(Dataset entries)
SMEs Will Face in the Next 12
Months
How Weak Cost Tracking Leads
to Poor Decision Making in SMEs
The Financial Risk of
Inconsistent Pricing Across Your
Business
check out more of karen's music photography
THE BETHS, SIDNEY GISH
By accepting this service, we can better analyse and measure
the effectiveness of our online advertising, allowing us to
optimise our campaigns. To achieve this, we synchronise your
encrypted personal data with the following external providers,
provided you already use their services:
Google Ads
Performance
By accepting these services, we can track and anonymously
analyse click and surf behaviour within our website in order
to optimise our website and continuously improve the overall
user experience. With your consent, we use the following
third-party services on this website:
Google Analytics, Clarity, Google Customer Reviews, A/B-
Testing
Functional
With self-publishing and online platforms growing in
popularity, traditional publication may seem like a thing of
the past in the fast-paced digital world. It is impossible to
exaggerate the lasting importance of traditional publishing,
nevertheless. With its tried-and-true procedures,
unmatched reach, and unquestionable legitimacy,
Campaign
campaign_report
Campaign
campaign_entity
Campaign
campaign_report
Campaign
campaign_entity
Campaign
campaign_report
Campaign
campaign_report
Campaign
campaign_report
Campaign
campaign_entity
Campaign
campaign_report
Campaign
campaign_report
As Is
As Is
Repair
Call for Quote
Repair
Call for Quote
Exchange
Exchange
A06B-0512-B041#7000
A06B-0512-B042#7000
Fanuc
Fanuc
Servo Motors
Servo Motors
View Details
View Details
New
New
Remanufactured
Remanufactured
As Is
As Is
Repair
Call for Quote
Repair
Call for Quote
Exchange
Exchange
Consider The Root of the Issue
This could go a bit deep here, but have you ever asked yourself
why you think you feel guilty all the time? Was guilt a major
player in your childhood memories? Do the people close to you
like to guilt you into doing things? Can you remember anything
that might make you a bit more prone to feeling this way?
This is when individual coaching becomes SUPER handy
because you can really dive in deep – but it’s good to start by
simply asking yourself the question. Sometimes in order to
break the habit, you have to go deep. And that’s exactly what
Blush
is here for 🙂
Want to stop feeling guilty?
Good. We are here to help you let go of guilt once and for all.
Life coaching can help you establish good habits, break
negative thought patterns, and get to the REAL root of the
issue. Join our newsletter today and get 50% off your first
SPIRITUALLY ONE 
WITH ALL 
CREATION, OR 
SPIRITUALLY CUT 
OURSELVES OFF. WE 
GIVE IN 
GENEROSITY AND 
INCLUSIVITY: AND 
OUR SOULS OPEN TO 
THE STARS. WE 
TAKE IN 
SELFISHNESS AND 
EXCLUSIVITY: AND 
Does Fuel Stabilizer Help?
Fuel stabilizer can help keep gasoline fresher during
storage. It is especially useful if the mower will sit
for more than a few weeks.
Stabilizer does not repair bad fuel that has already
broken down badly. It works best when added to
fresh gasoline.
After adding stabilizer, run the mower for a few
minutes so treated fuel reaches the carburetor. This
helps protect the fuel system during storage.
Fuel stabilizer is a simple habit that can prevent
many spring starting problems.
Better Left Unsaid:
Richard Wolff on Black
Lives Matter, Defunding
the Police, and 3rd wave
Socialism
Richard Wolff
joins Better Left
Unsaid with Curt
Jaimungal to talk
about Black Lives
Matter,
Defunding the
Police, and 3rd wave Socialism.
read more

--

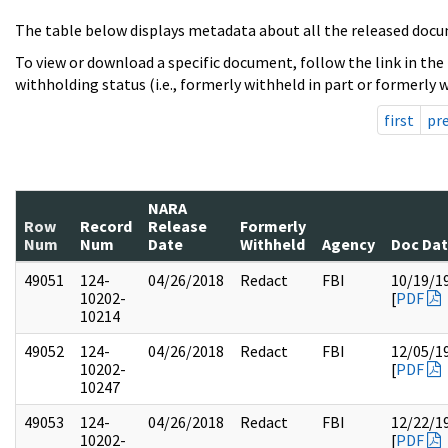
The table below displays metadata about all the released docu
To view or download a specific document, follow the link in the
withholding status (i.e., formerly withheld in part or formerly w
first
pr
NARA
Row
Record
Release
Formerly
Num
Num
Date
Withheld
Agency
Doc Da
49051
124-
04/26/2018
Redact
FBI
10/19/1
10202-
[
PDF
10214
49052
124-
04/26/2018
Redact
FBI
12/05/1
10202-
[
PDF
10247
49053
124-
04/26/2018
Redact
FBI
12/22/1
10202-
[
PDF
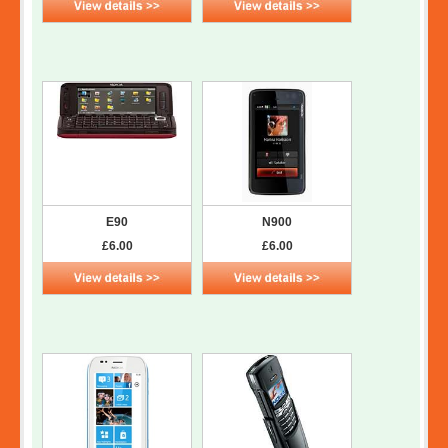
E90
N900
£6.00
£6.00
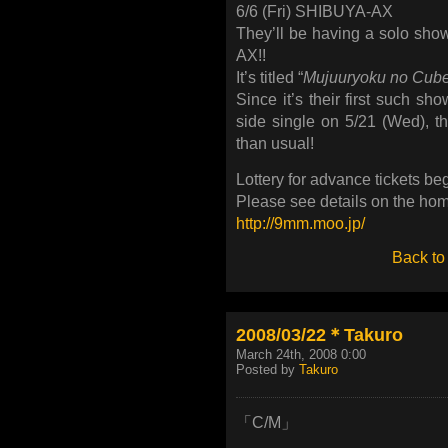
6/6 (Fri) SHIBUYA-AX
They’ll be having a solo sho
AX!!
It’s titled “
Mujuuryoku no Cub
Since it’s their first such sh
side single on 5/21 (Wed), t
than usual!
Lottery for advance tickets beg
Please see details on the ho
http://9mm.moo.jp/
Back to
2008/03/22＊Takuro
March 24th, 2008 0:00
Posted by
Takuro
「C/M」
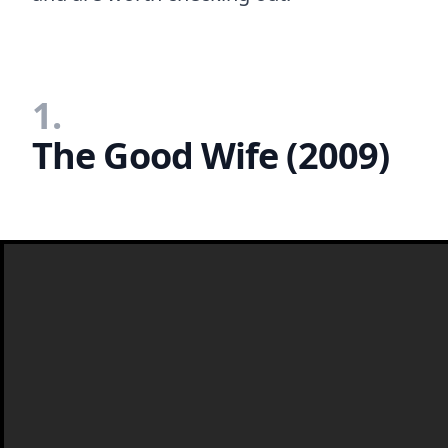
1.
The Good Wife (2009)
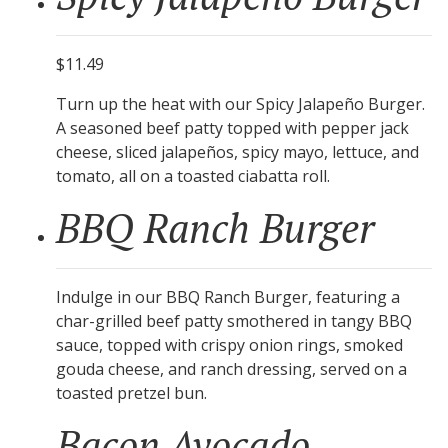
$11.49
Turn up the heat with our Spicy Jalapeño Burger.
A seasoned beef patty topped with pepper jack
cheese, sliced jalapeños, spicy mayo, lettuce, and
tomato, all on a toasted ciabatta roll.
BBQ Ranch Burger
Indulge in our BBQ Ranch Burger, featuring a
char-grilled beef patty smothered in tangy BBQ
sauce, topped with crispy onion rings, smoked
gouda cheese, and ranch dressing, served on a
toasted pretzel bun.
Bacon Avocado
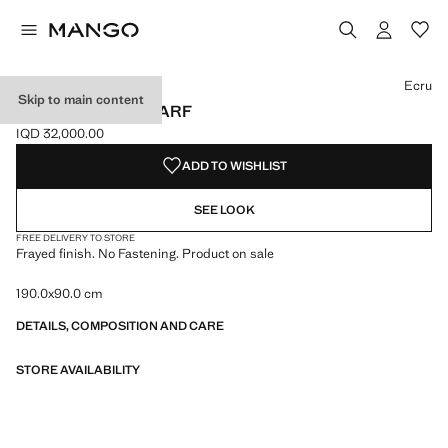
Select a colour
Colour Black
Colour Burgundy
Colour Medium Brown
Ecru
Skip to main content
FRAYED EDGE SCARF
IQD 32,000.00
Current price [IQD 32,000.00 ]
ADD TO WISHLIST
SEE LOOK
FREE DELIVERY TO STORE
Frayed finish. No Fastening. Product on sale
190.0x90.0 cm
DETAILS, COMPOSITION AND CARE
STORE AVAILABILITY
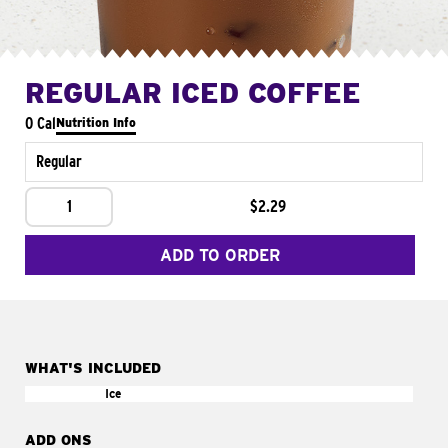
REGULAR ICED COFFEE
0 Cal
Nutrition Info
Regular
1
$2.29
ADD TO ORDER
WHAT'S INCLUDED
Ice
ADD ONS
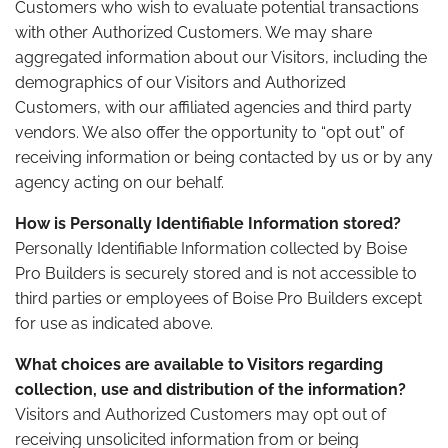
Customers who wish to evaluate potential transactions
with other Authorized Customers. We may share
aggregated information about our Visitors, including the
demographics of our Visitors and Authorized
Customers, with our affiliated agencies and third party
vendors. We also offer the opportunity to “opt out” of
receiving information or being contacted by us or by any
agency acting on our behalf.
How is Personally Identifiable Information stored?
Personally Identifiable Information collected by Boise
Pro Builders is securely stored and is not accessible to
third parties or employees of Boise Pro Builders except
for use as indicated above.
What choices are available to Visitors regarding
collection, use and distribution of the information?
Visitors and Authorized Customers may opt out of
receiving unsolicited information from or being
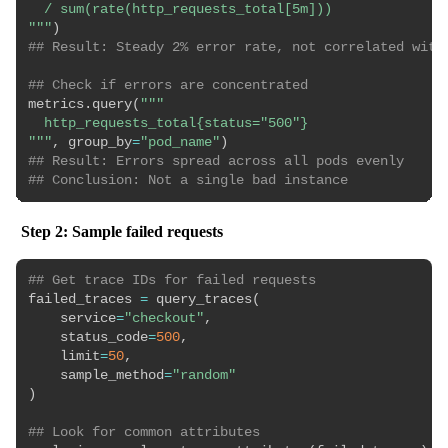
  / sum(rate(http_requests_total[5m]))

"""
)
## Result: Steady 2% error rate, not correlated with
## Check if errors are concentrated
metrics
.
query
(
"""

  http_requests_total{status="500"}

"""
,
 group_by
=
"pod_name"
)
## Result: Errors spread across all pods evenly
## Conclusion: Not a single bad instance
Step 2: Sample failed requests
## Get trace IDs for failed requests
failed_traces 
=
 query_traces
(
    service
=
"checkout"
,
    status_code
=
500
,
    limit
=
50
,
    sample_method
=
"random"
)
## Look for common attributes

...

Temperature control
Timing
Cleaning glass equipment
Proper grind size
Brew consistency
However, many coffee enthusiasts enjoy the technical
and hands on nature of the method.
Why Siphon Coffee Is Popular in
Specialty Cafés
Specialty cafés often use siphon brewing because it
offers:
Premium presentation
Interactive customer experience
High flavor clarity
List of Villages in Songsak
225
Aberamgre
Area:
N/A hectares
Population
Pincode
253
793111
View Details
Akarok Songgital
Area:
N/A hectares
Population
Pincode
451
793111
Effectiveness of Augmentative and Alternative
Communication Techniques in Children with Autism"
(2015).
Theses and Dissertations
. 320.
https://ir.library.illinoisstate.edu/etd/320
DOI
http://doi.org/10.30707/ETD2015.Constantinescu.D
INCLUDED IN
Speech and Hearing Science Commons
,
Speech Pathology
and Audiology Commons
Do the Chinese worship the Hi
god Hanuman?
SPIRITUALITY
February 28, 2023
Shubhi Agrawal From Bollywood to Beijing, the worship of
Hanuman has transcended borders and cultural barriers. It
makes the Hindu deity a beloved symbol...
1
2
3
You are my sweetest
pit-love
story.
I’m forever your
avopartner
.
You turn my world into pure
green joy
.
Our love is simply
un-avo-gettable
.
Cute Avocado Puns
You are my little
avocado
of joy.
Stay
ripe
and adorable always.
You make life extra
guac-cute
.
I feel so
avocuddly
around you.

Task prompt: Beginning with the line above that contains "player in your", copy each line exactly up to and including the line that contains "Life coaching can", and go no further.

Task result:
player in your childhood memories? Do the people close to you
like to guilt you into doing things? Can you remember anything
that might make you a bit more prone to feeling this way?
This is when individual coaching becomes SUPER handy
because you can really dive in deep – but it’s good to start by
simply asking yourself the question. Sometimes in order to
break the habit, you have to go deep. And that’s exactly what
Blush
is here for 🙂
Want to stop feeling guilty?
Good. We are here to help you let go of guilt once and for all.
Life coaching can help you establish good habits, break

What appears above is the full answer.